The Importance of Self
Good education is often rooted in self-discovery. But how do you foster this in your own classroom?
Welcome to From the Teacher’s Desk, where we take turns further reflecting on our episodes and applications to the classroom.
If you didn’t watch the 2023 Oscars, you actually missed out on a lot.
No actual red carpet…
The first AAPI woman to win Best Actress.
Acceptance speeches that celebrated the length and breadth of the human experience.
And underneath all of the wins for Everything Everywhere All at Once was a big reminder for all of us. We all need space to explore our identities, to be really seen by others, to celebrate our commonalities and differences.
I was lucky that I knew who I was from a young age. I know I was even luckier to meet a lot of adults through my developmental years who encouraged my ideas whenever I spoke up.
But what about the kid in the back of the room, the one who rushes into class late and slips out just as the bell is ringing? How do we empower all students to vocalize their individual identities in the classroom?
Start with a Theme
The first misconception often associated with personal exploration is that it has to be its own unit. While autobiography and nonfiction can pair together beautifully, it’s also very okay to connect basic literary ideas to students’ everyday lives.
So maybe you start by introducing literary themes to your students. Then encourage them to name a theme in their own lives and back it up with evidence.

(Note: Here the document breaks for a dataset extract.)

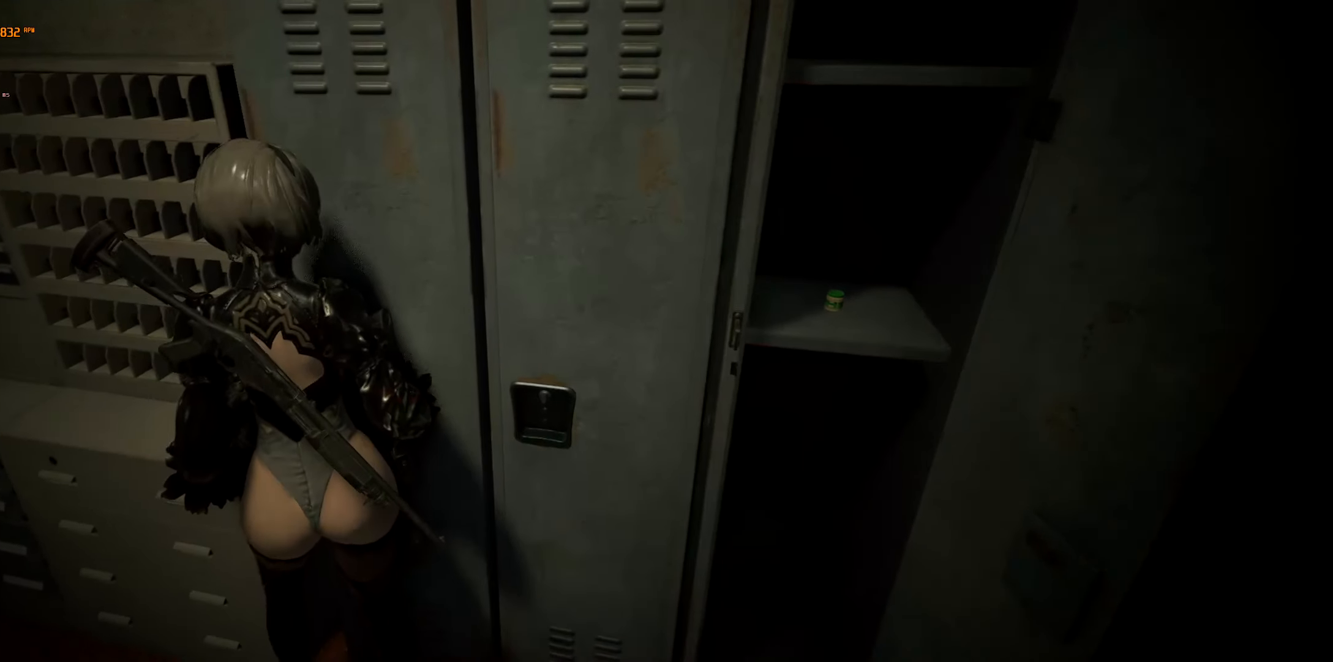
{"buttons": [], "left_stick": "up-left", "events": [[417, "left_stick", "up-left"]]}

This is a great way for students to practice skills they will use repeatedly as lifelong literary scholars.
Add Some Music
The second misconception in relation to identity activities is that they have to be bleak. While it can be powerful to ask students to write their own obituaries, maybe we all need a lighter perspective on our lives as we think about them today.
If you want to go further, invite students to think about how their favorite music connects to their identity and self-expression by making a soundtrack playlist for their life movie. We all have soundtracks to our daily lives, but what does this say about who we are?
You can also invite students to write a simple poem as a warmup activity in class. This autobiography poem doesn’t require a full unit on poetry for students to think about how they move within the world.
There’s a reason personality tests haven’t gone out of style. We all love taking them because they can give us a common language to be able to talk about ourselves with others.
If you don’t know where to start with your students, try one of these:
Which Bluey character are you? (Okay, maybe this one is just for me…)
Give up some class time to take the personality test, and then ask students to divide into groups to discuss their results. I have found that some of the most surprising friendships have budded out of a little extra space to learn about the person next to you.
You’ve got this!
In short, you don’t have to attend every extracurricular event your school hosts to get to know who your students are. And you’ll thank yourself later if you take 10 minutes to inspire personal exploration in your classroom.